Rule #1 of retirement planning is "pay yourself first." In other words, put money away for the future before you can spend it elsewhere. However. You still have living expenses-groceries, housing, gas, insurance, entertainment, etc.-to deal with. That's where a monthly personal budget can really help you.
It shouldn't take too much time to draw up a personal budget. When you do, you'll see on paper how much money you make each month, how much you spend each month, and what you spend it on. With this knowledge, you can make smarter financial decisions-and get better financial planning advice.
Many people feel so burdened by high-interest debt (usually credit card debt) that the idea of regularly "paying themselves" even a small amount seems impossible.
You probably can't get rid of big debt quickly, but you CAN knock down those big interest rates fast. Look into credit cards that will, for a limited time (say, 12 months) offer a very low interest rate or no interest at all when you transfer your other card balances to them. Some people choose to pay themselves by putting away the money they save on interest charges. Others use it to pay down their debt. (Note: These credit cards will usually charge you a fee of between 3% and 5% to transfer your balance)

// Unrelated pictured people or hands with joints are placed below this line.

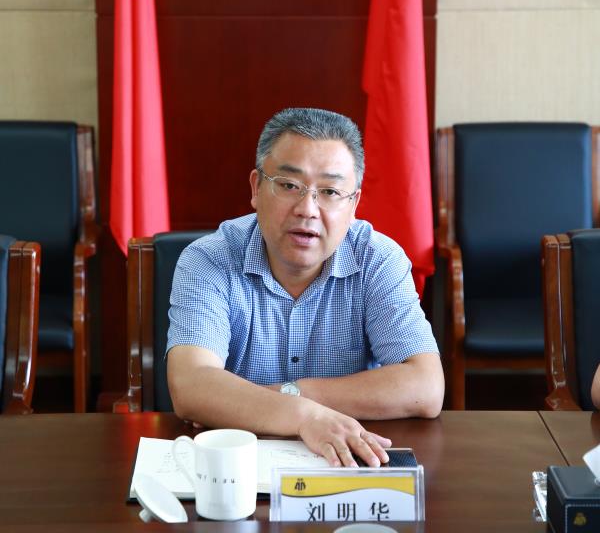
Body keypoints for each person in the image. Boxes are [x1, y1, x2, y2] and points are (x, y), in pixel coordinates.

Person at [167, 107, 444, 467]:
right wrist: (305, 416)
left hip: (346, 463)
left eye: (330, 191)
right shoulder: (208, 260)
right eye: (289, 186)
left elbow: (426, 387)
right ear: (256, 188)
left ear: (354, 204)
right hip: (236, 470)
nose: (308, 209)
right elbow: (191, 385)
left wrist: (288, 394)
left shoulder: (378, 259)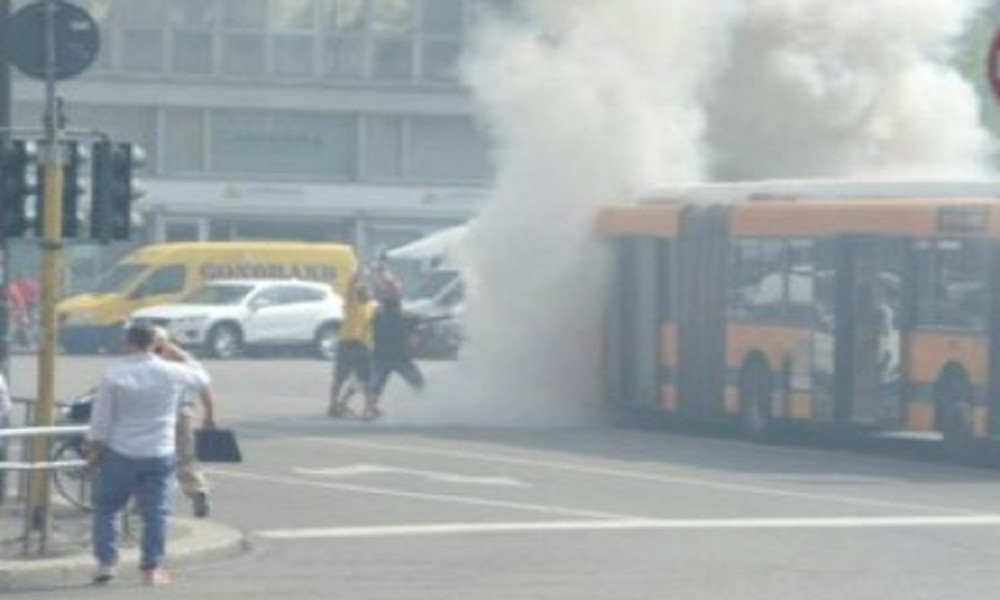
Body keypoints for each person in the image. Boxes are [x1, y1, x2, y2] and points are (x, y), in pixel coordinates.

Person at [86, 323, 210, 586]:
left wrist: (95, 449)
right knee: (157, 512)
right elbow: (202, 377)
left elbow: (101, 418)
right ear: (156, 344)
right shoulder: (171, 372)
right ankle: (151, 568)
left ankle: (105, 563)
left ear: (126, 342)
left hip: (120, 450)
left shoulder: (114, 374)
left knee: (107, 508)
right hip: (159, 451)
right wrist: (177, 352)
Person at [152, 326, 216, 518]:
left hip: (158, 416)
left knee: (153, 457)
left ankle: (148, 500)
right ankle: (198, 491)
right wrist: (209, 415)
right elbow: (205, 388)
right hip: (184, 414)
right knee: (186, 458)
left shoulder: (151, 362)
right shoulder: (188, 364)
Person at [366, 292, 425, 420]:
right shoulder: (403, 319)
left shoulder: (377, 318)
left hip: (380, 356)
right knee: (418, 382)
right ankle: (426, 407)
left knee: (375, 386)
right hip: (400, 357)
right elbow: (417, 318)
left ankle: (369, 411)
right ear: (396, 306)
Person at [328, 272, 378, 418]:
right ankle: (333, 405)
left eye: (367, 290)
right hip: (347, 344)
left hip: (362, 346)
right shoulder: (351, 304)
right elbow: (351, 286)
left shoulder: (371, 307)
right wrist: (357, 273)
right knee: (339, 378)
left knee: (367, 379)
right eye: (363, 291)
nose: (366, 293)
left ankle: (368, 409)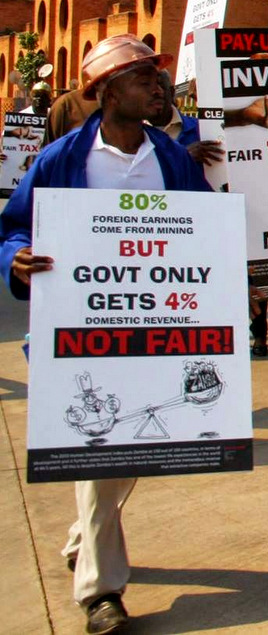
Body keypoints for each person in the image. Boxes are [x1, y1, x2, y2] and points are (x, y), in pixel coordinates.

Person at [0, 35, 211, 635]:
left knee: (134, 450)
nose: (159, 87)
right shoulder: (62, 159)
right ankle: (101, 592)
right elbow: (13, 228)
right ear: (108, 91)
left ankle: (83, 540)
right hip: (80, 337)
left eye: (159, 77)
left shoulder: (171, 159)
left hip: (156, 330)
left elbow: (198, 231)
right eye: (145, 78)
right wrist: (17, 258)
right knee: (101, 447)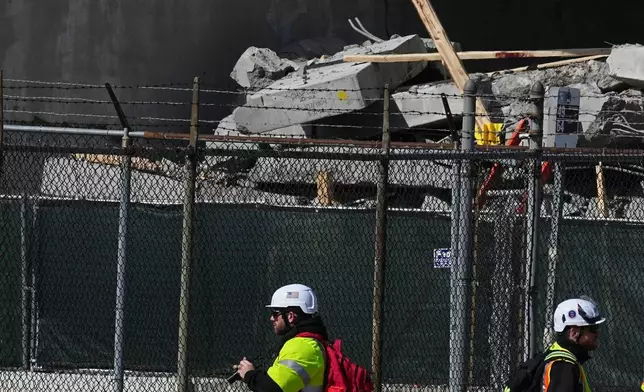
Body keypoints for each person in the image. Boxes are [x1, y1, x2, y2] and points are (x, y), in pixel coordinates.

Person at [235, 283, 328, 392]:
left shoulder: (302, 346)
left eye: (275, 313)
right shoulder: (307, 344)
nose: (271, 318)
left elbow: (273, 389)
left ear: (290, 316)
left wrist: (249, 374)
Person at [540, 296, 606, 392]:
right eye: (593, 329)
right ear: (573, 333)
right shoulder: (564, 366)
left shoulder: (554, 357)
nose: (597, 333)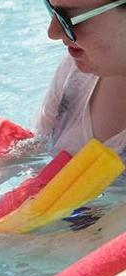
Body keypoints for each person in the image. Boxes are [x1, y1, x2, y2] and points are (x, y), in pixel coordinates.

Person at [35, 0, 126, 162]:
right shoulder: (76, 70)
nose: (53, 32)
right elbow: (37, 147)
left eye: (70, 18)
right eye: (51, 7)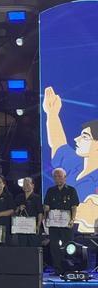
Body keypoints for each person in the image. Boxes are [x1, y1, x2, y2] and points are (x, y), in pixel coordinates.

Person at [43, 86, 98, 230]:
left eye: (85, 137)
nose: (76, 139)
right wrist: (52, 113)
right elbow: (58, 143)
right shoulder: (75, 164)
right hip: (66, 229)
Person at [44, 168, 79, 275]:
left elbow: (74, 207)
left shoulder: (71, 190)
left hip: (66, 224)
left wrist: (73, 219)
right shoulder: (50, 191)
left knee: (68, 246)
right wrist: (46, 218)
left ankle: (68, 269)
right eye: (55, 176)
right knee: (54, 247)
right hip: (54, 224)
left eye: (60, 176)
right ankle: (58, 270)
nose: (57, 178)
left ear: (65, 177)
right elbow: (46, 207)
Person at [14, 177, 44, 248]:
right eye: (24, 185)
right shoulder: (19, 197)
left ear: (32, 185)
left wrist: (38, 225)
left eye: (27, 184)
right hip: (22, 227)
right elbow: (14, 210)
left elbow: (40, 212)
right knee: (23, 247)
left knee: (34, 247)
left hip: (33, 226)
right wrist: (19, 208)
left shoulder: (37, 198)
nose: (25, 186)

So where should you invest your retirement savings? The answer is different for every individual-so it's a good idea to discuss your situation with a credentialed financial professional before you make any investment commitments.
Keep in mind the idea of "risk and reward." While no one can predict the future, history shows that the investments that carry the highest risk also deliver the biggest returns (when they are successful). Lower-risk investments will more likely yield smaller returns.
Higher-risk investments are especially appealing if you're a younger investor. With your money locked away in your retirement plan for decades to come, you can "ride out" fluctuations in the market.
As you get closer to retirement, you'll want to consider switching to less risky investments. This allows you to preserve the funds in your portfolio and experience consistent, if lower, rates of growth.
Here's the easiest way to "pay yourself first": If your company offers a defined-contribution plan such as a pension or 401(k) plan, enroll in it as soon as you're eligible. You'll benefit in several valuable ways:
Plus, your employer may offer one more very generous benefit….
Some companies (especially larger ones) will match some or all of the money you contribute to your retirement plan up to certain limits. As a result, your retirement savings can grow even faster.